[Saved data entries]

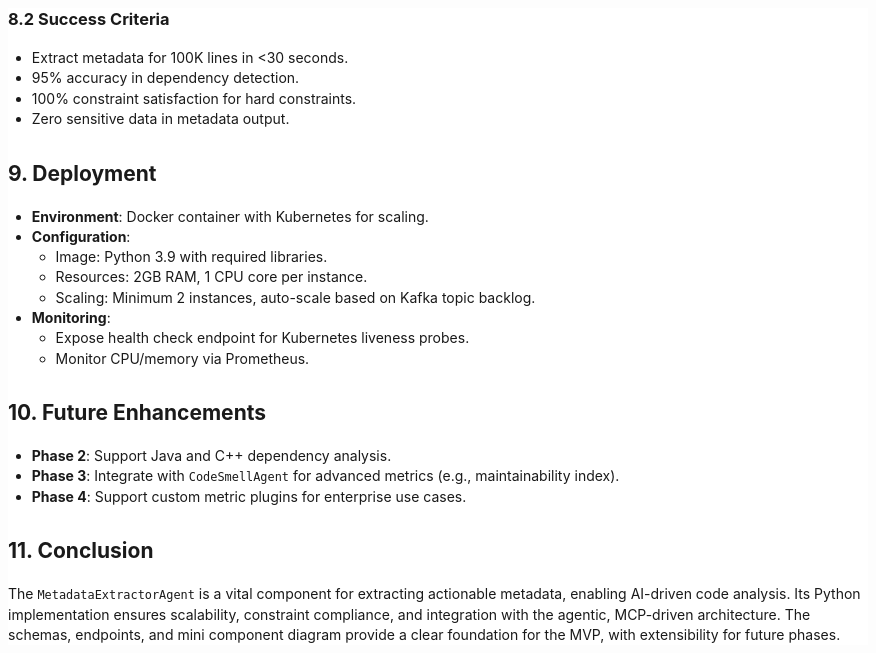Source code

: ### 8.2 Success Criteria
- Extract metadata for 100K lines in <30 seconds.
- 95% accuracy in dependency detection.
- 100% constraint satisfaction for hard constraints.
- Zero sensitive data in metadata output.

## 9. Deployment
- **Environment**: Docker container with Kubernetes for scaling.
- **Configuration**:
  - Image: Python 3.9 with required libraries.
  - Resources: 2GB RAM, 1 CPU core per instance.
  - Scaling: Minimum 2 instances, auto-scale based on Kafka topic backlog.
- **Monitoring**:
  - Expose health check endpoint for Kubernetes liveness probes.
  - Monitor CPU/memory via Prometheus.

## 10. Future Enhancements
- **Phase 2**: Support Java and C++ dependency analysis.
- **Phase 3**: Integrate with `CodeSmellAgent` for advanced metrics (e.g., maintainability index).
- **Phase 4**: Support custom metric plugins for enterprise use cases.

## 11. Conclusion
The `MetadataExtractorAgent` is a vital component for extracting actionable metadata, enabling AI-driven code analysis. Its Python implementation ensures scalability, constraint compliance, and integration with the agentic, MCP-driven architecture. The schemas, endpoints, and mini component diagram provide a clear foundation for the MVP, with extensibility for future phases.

(About this exercise): Copy every line of the data where "Support" is found.

(Solved problem):
- **Phase 2**: Support Java and C++ dependency analysis.
- **Phase 4**: Support custom metric plugins for enterprise use cases.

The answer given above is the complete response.